Zu bearbeitende Aufgaben:
1. In welchem Jahr und in welcher Stadt wurde Dorothy Iannone laut dem Textauszug über sie geboren?
2. Gib aus dem Textauszug über Dorothy Iannone den Abschnitt von „Das Private ist“ bis einschließlich „vom Index verschwanden.“ wortgetreu aus.
3. Prüfe anhand des Textauszugs über Dorothy Iannone, ob die folgenden Aussagen zutreffen. Antworte jeweils mit Ja oder Nein und zitiere die entscheidenden Worte des Textes.
(a) Iannones Ausgabe von Henry Millers „Wendekreis des Krebses“ wurde nach der Landung am New Yorker Flughafen beschlagnahmt.
(b) Iannone lebt seit 1960 in Berlin.
(c) Iannones Werk wurde nie zensiert.

Textauszug:
________________

Das Private ist politisch, dieser spätere Leitspruch des Feminismus könnte Dorothy Iannone schon 1960 durch den Kopf gegangen sein. Nach der Landung am New Yorker Flughafen wurde damals ihre Ausgabe von Henry Millers "Wendekreis des Krebses" beschlagnahmt. Iannone verklagte die Zollbehörde, bekam das Buch zurück und trug mit dem Präzedenzfall dazu bei, dass Millers Romane in Amerika vom Index verschwanden.
Sexdarstellungen sind heute, zumindest in Mitteleuropa, keine Aufreger mehr. Doch Iannones freizügiges, unumwunden autobiografisches Werk, das zeitweilig selbst zensiert wurde, ist trotzdem etwas Besonderes. Iannone, 1933 in Boston geboren und seit 1976 in Berlin zu Hause, war ihrer Zeit oft weit voraus.

________________

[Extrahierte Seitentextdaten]
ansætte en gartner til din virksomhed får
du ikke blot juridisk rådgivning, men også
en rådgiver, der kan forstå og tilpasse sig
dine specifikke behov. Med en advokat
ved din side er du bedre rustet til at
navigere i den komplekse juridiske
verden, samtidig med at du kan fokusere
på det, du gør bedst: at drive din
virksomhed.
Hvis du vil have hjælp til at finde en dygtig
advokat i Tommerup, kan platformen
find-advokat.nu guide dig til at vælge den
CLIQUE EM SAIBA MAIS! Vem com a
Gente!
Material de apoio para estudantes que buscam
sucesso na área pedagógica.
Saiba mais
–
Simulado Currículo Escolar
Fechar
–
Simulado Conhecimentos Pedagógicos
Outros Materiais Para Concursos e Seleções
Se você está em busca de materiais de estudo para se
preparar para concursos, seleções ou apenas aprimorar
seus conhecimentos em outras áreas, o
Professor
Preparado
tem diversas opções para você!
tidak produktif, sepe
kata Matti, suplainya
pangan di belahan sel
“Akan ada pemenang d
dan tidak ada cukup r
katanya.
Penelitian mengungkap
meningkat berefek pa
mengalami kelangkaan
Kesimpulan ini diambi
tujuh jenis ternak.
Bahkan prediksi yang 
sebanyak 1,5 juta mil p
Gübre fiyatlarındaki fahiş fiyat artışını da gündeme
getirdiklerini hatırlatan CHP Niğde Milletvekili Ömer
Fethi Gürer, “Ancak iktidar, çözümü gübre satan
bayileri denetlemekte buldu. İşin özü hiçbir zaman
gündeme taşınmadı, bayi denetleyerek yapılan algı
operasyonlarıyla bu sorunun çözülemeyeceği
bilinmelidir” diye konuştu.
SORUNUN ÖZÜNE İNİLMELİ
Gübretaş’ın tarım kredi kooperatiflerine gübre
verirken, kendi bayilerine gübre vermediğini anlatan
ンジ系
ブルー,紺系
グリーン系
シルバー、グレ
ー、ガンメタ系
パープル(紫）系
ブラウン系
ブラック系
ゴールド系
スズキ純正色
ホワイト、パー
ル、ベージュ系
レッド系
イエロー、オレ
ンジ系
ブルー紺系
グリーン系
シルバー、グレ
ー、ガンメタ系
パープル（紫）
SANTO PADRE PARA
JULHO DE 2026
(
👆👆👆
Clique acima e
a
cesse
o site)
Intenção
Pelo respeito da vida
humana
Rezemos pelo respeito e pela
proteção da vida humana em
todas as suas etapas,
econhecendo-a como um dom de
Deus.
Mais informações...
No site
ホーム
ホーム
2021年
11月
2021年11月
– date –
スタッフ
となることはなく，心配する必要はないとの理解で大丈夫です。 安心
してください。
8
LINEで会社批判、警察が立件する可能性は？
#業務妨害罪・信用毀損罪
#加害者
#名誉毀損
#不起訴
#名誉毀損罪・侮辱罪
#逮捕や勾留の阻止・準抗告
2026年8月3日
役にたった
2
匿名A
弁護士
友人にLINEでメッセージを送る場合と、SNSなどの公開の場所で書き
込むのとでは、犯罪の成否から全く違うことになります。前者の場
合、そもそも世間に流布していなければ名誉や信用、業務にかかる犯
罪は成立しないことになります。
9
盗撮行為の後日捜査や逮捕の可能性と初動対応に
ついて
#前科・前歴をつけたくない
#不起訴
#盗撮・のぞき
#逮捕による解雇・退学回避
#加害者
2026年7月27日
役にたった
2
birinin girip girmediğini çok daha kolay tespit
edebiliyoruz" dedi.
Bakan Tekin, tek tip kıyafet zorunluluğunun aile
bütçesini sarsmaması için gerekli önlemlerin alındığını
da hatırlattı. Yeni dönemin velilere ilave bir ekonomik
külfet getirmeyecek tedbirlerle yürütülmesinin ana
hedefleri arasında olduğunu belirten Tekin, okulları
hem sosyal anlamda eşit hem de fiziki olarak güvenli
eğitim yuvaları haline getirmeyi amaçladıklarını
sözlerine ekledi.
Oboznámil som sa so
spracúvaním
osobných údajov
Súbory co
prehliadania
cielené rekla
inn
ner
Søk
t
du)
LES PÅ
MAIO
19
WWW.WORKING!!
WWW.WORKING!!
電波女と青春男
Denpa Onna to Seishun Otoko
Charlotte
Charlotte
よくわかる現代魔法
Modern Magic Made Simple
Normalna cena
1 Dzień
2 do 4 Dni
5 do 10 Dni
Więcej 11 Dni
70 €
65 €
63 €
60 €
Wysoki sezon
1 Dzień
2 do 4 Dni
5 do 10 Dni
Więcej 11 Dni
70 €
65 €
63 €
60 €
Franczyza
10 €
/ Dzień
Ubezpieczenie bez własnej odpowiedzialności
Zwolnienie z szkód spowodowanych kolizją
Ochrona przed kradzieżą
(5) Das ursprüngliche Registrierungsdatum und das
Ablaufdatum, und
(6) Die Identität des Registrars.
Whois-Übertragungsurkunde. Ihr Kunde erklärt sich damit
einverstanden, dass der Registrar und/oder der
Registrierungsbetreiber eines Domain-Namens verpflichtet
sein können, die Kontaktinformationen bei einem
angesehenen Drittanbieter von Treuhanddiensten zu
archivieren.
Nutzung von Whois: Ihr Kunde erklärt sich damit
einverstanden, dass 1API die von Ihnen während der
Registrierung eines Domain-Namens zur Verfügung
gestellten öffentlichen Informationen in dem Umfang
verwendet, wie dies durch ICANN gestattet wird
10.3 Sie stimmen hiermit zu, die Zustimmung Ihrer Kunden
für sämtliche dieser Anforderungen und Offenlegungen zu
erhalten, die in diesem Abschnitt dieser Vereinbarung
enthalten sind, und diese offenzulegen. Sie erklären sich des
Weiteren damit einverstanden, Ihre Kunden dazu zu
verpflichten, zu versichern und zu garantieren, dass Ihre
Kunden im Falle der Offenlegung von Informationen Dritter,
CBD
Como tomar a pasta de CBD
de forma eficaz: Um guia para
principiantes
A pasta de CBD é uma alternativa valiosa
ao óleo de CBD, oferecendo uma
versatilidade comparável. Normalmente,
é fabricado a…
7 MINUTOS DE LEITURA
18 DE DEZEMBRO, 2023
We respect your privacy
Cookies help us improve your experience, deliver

________________

Lösungen je Aufgabe:
1. 1933 in Boston.

2.
Das Private ist politisch, dieser spätere Leitspruch des Feminismus könnte Dorothy Iannone schon 1960 durch den Kopf gegangen sein. Nach der Landung am New Yorker Flughafen wurde damals ihre Ausgabe von Henry Millers "Wendekreis des Krebses" beschlagnahmt. Iannone verklagte die Zollbehörde, bekam das Buch zurück und trug mit dem Präzedenzfall dazu bei, dass Millers Romane in Amerika vom Index verschwanden.

3.
(a) Ja: „Nach der Landung am New Yorker Flughafen wurde damals ihre Ausgabe von Henry Millers "Wendekreis des Krebses" beschlagnahmt.“
(b) Nein: „seit 1976 in Berlin zu Hause“
(c) Nein: „das zeitweilig selbst zensiert wurde“